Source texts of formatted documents

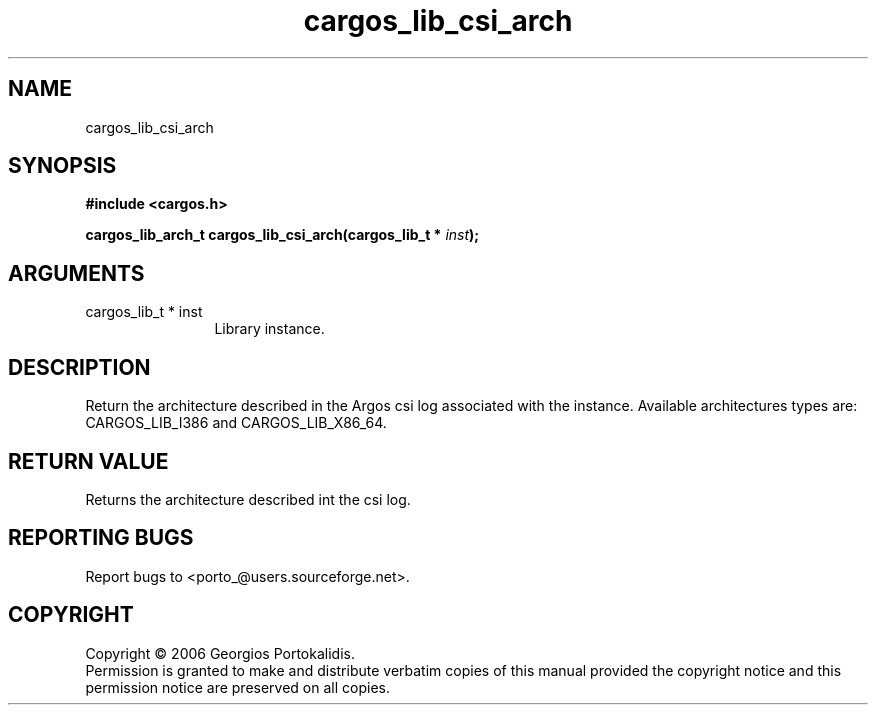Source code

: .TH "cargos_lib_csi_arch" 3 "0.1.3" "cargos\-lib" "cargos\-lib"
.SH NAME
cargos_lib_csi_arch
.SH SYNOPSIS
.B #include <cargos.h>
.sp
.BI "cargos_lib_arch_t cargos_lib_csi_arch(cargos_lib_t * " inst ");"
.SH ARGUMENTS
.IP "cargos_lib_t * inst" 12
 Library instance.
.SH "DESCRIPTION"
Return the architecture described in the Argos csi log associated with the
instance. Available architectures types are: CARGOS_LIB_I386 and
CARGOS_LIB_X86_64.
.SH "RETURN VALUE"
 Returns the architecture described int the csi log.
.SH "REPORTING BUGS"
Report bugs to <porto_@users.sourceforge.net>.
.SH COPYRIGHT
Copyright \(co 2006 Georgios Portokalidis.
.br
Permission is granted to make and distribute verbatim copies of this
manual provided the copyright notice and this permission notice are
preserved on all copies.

▶ _Exercise objective_
Could you output every record above exactly as it appears, without the pictures?

▶ _Your solution_
Source code

: .TH "cargos_lib_csi_arch" 3 "0.1.3" "cargos\-lib" "cargos\-lib"
.SH NAME
cargos_lib_csi_arch
.SH SYNOPSIS
.B #include <cargos.h>
.sp
.BI "cargos_lib_arch_t cargos_lib_csi_arch(cargos_lib_t * " inst ");"
.SH ARGUMENTS
.IP "cargos_lib_t * inst" 12
 Library instance.
.SH "DESCRIPTION"
Return the architecture described in the Argos csi log associated with the
instance. Available architectures types are: CARGOS_LIB_I386 and
CARGOS_LIB_X86_64.
.SH "RETURN VALUE"
 Returns the architecture described int the csi log.
.SH "REPORTING BUGS"
Report bugs to <porto_@users.sourceforge.net>.
.SH COPYRIGHT
Copyright \(co 2006 Georgios Portokalidis.
.br
Permission is granted to make and distribute verbatim copies of this
manual provided the copyright notice and this permission notice are
preserved on all copies.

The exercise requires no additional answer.